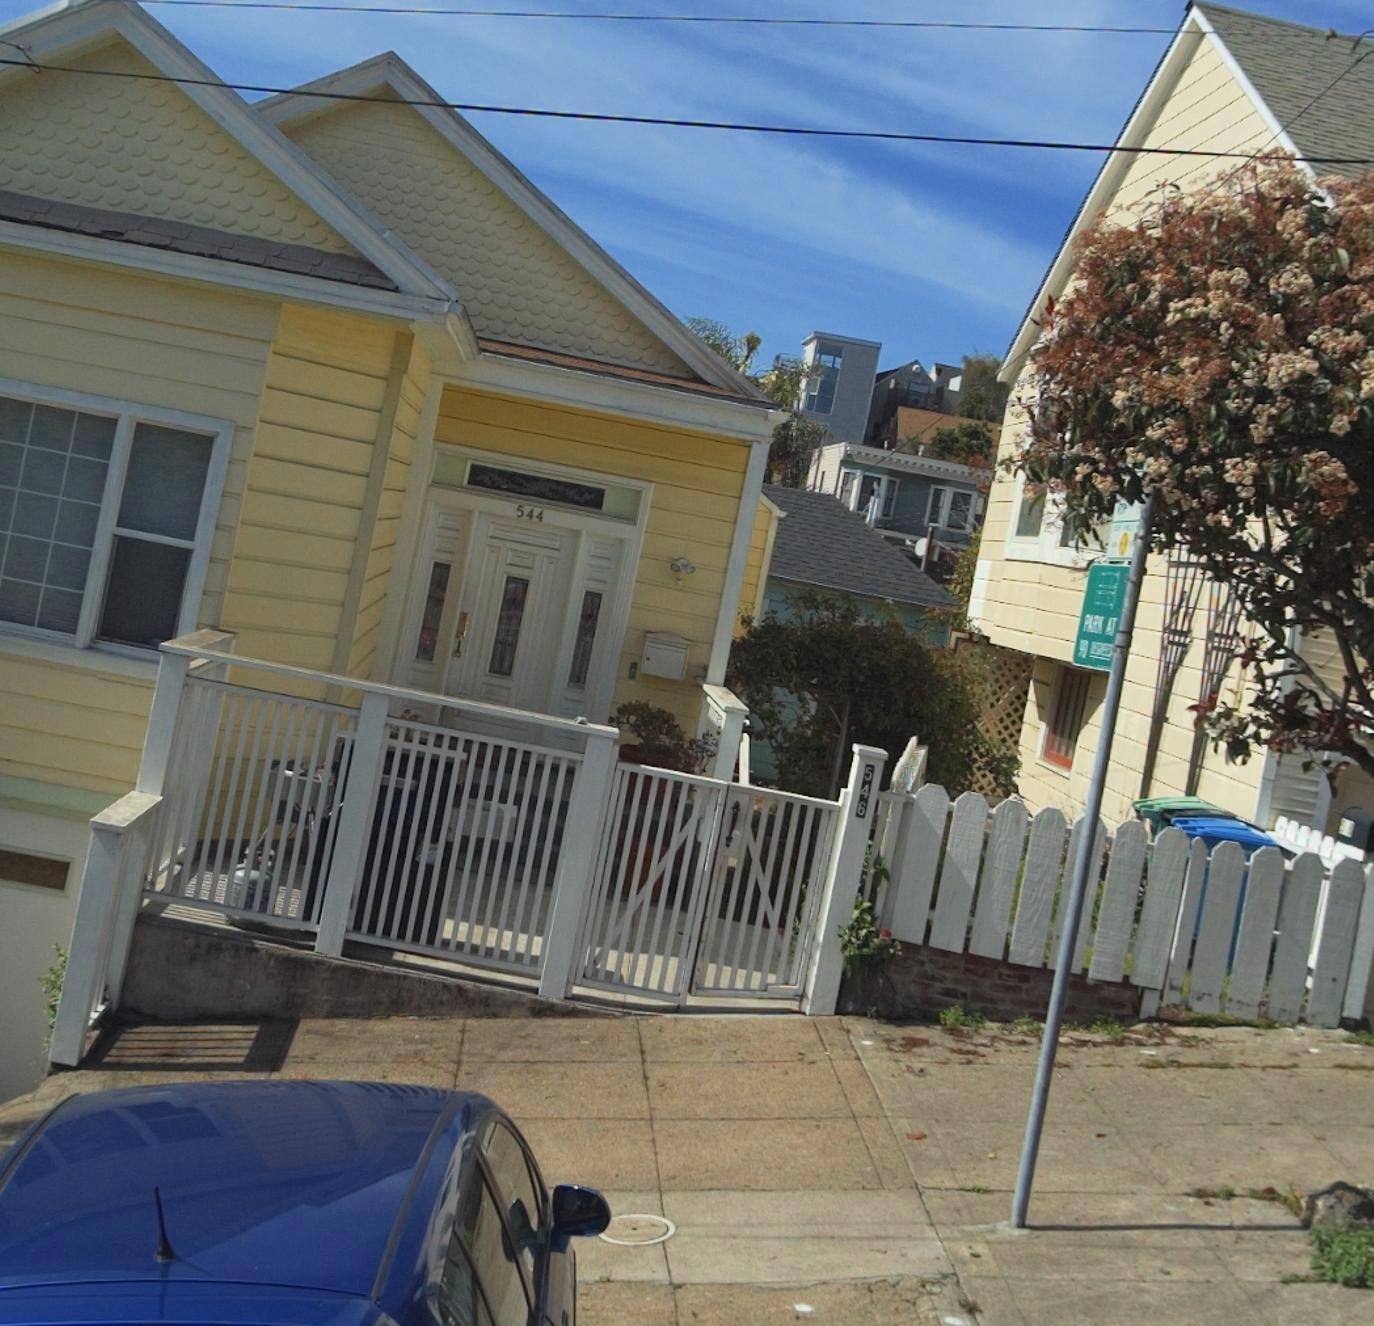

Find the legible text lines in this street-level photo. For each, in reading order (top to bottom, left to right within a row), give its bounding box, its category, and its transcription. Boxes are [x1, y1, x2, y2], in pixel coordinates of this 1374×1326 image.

[514, 502, 546, 525] StreetNumber: 544
[1079, 611, 1119, 639] None: PARK AT
[855, 765, 875, 819] StreetNumber: 546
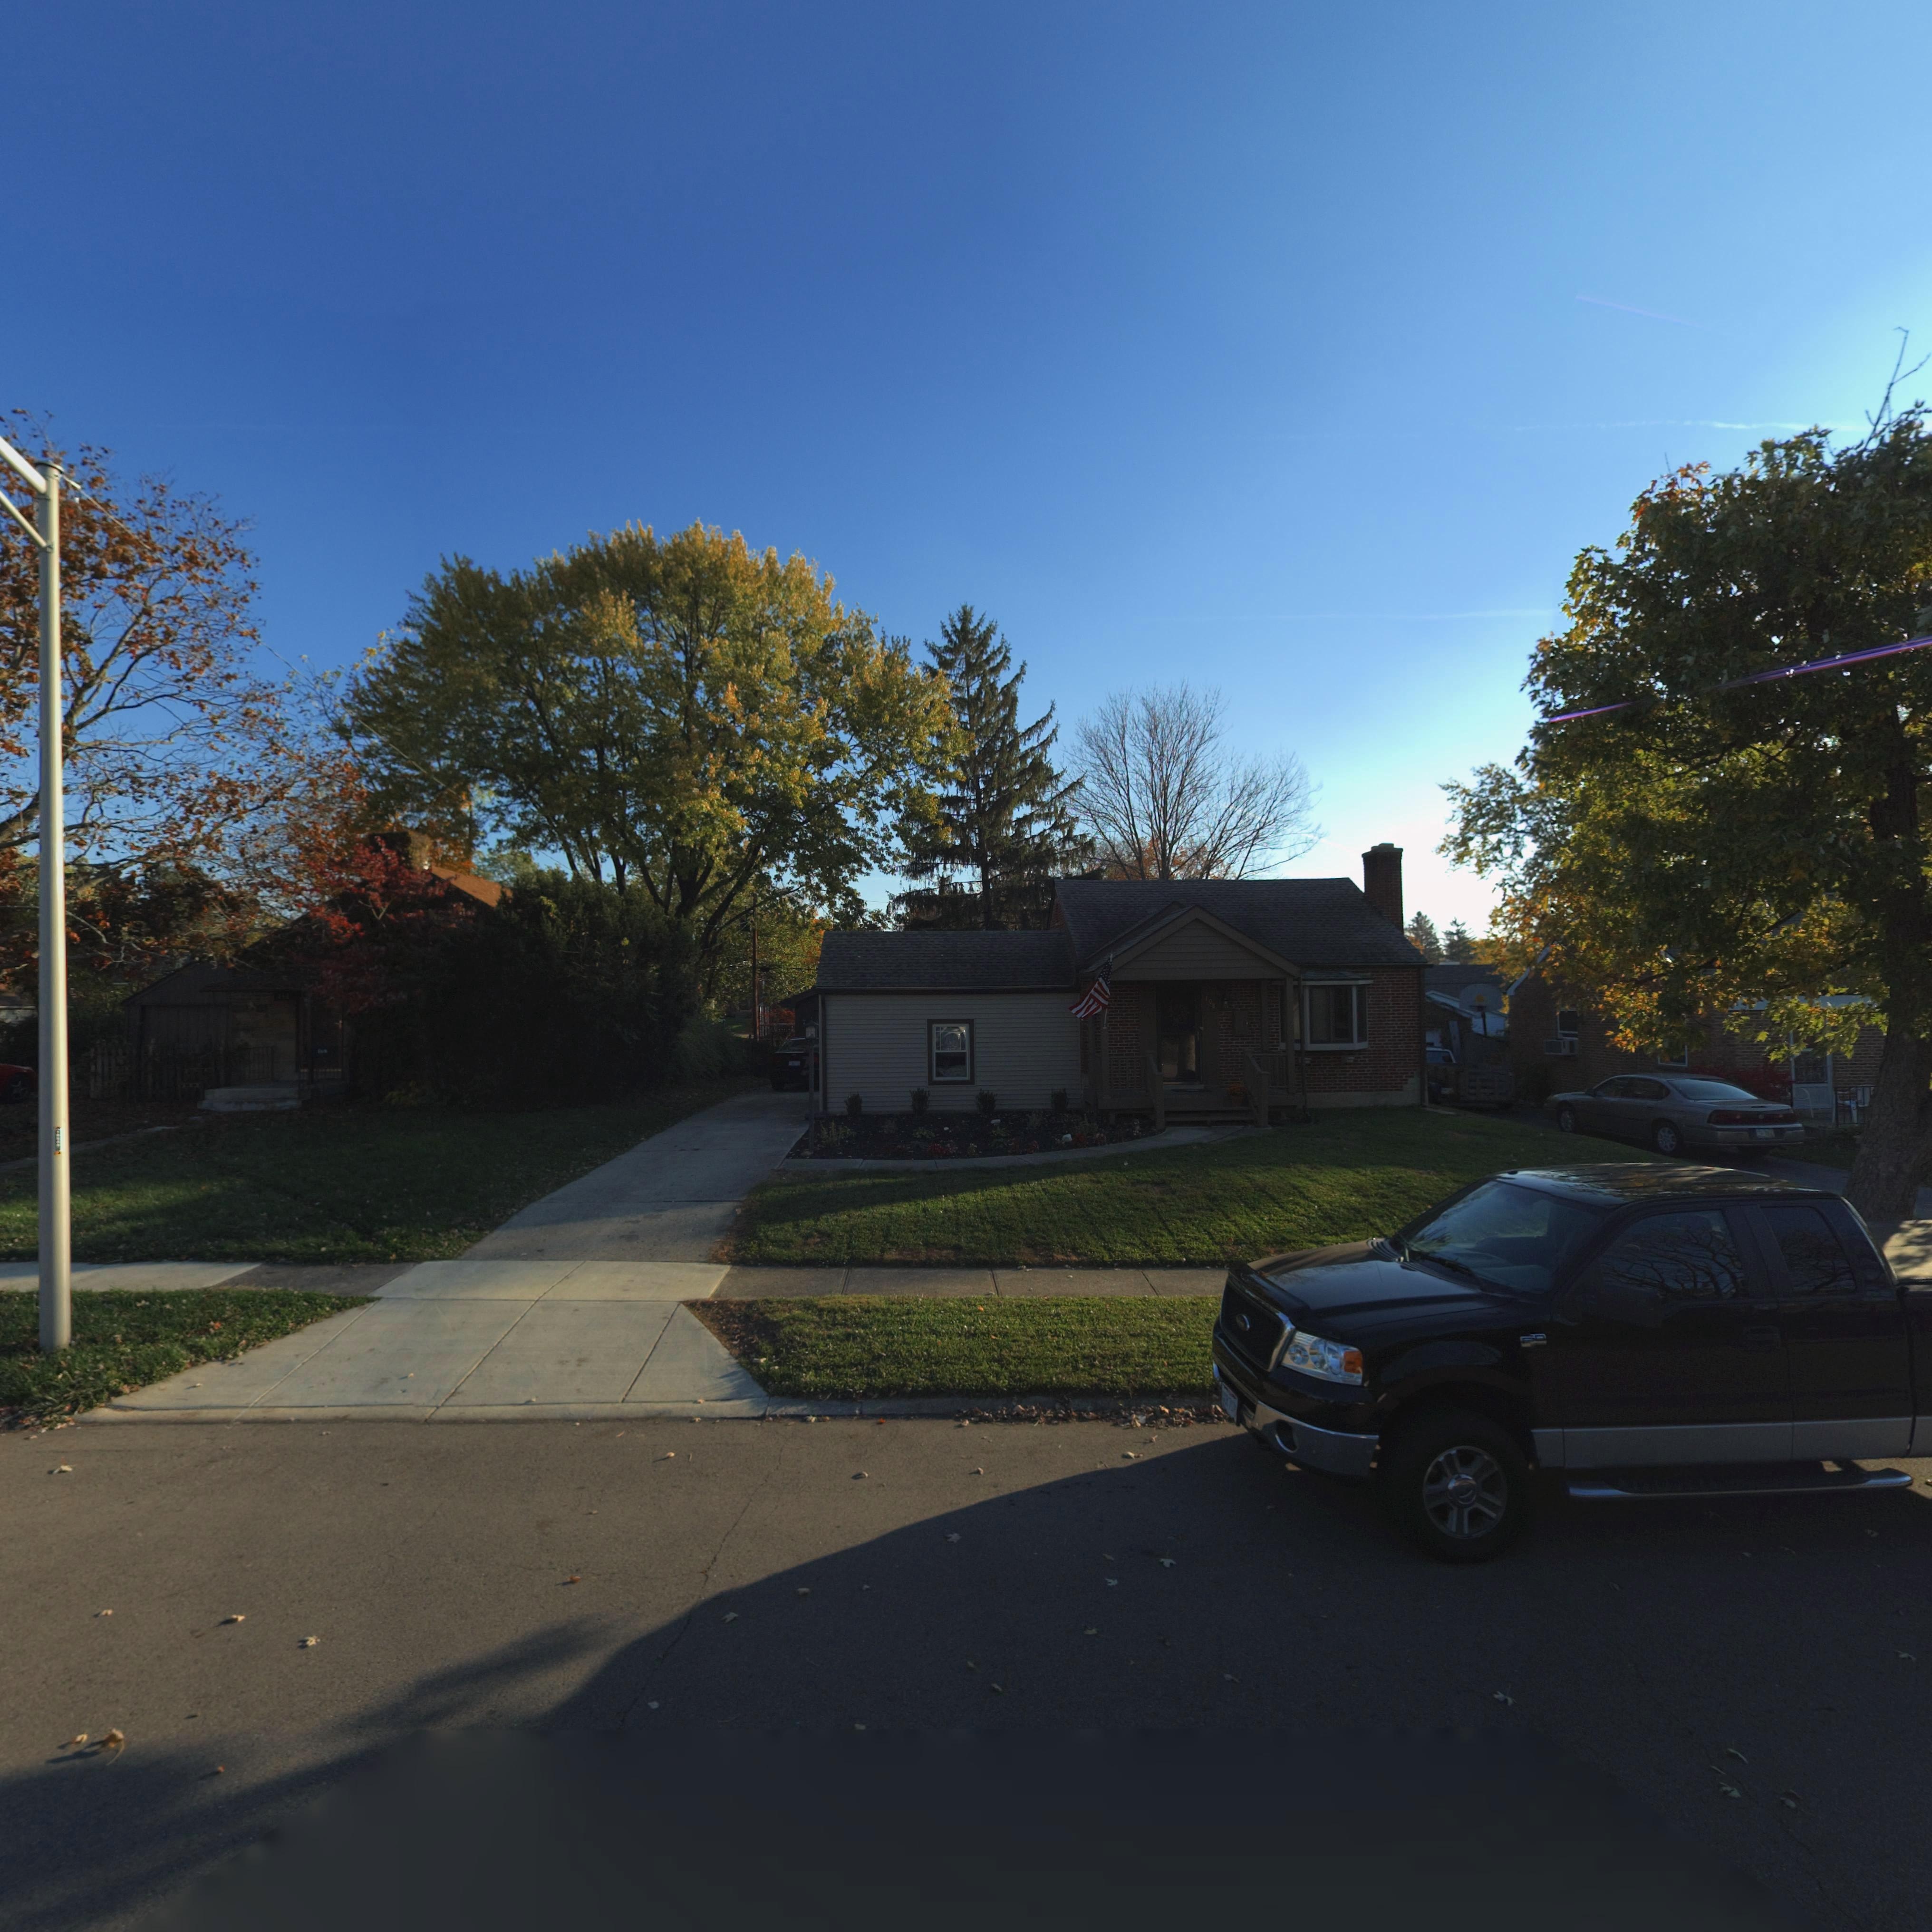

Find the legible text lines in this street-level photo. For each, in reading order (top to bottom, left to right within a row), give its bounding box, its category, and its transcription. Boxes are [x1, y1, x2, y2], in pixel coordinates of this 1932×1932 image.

[1205, 995, 1216, 1009] StreetNumber: 108
[317, 1048, 328, 1054] StreetNumber: 1**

──────

Please list every line in the records above that contains the word "coordinates", copying each line in full.

Find the legible text lines in this street-level photo. For each, in reading order (top to bottom, left to right within a row), give its bounding box, its category, and its transcription. Boxes are [x1, y1, x2, y2], in pixel coordinates of this 1374×1326 image.
Find the legible text lines in this street-level photo. For each, in reading order (top to bottom, left to right within a row), give its bounding box, its category, and its transcription. Boxes are [x1, y1, x2, y2], in pixel coordinates of this 1932×1932 image.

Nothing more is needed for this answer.